Over 150 student activists helped to hang two banners on the John Weeks Bridge urging universities to divest their endowments from the industry and marched through Harvard Square, chanting messages of disinvestment from market sectors that contribute to the climate crisis.

“Your opponent in this campaign is the richest and most powerful industry in the world,” said climate activist Tim DeChristopher, a Harvard student who spoke to protesters over a megaphone at the rally. “…We are going to take down that power.”

Members of Students for a Just and Stable Future’s DivestBU campaign, a student organization that encourages sustainable investment of endowments, attended the protest.

“This [protest] is a way, since we’re connected to this huge institution, to make a difference and to make a bigger change than just voting for a politician who agrees with our issue,” said Colby Smith, a member of DivestBU. “This is a way for us to tell a huge industry, [whose] language is money, we don’t like what you’re doing so we’re going to not invest in what you’re doing.”

Smith, a College of Engineering senior, said protests are effective ways for students to actively resist the fossil fuel industry.

“The goal [of the protest] is solidarity with schools throughout Boston,” she said. “We all have our separate campaigns going on, and it’s a real booster to all of our campaigns to come together and to see how many people are actually involved in this, how many schools are involved in this and the power we have as a combined community.”

Student activists from Harvard University, Northeastern University and Massachusetts Institute of Technology also attended the protest.
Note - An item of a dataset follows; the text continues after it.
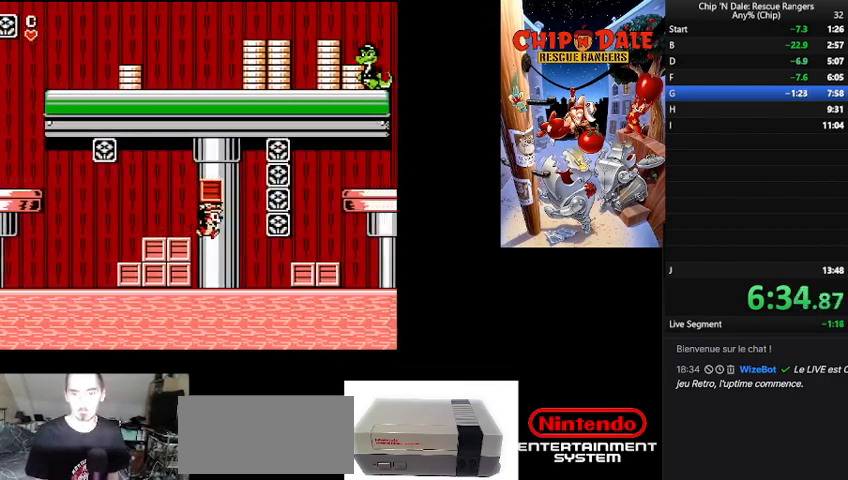
{"buttons": ["B", "DPAD_RIGHT"], "events": [[167, "A", "down"], [300, "A", "up"], [400, "B", "down"]]}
Smith said though it is often difficult to engage BU’s community in divestment, the protest could help raise awareness of the cause.

“It [the protest] is a very good visual tool to show BU that this is an important issue,” she said. “…This is a way to show them that this is happening, that we have a lot of power, that it’s an actual movement worth getting behind and putting your own energy towards.”
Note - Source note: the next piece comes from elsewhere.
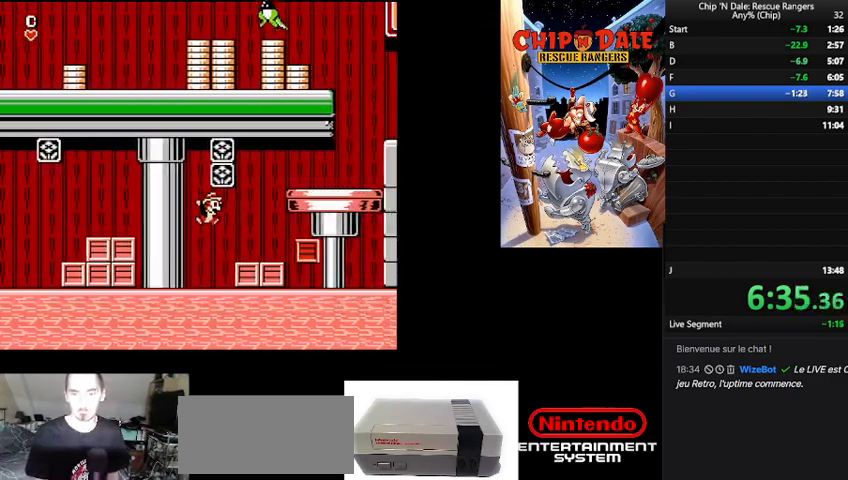
{"buttons": ["DPAD_RIGHT"], "events": [[67, "B", "up"]]}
Canyon Woodward, a junior at Harvard who helped organize the protest, said protesting helps the message gain attention.

“When you have people physically come out and share their voices, show their support, people really do take notice,” Woodward said. “Very powerful alumni in a lot of our schools, they take notice, the general public takes notice and support snowballs and the pressure really escalates for the administrations.”

DeChristopher said though university investments are not critical financial contributions to the fossil fuel industry, divesting could help raise awareness of climate crisis.

“It justifies their [the fossil fuel industry’s] involvement in our political system when institutions of conscience continue to do business with them,” he said. “The reason it’s important for universities and churches and institutions of conscience like that to divest is to send a message that this industry is a fundamentally destructive part of our economy and our society.”

DivestBU member Claire Richer, a College of Arts and Sciences junior, said the effort to encourage universities to divest their endowments from the fossil fuel industry is a relatively obscure movement that students should familiarize themselves with.

“Divestment is a thing, it’s building up and it’s getting bigger,” she said. “It’s awesome to be a part of a movement.”

Richer said it was significant that the protest was being held closely following Nelson Mandela’s passing. In 1979, BU’s Board of Trustees voted to divest from corporations with ties to the apartheid regime in South Africa.

“This is actually really good timing, with this banner drop, to remind people again what divest[ment] is,” she said. “Our parents generation knows what it is, but ours doesn’t.”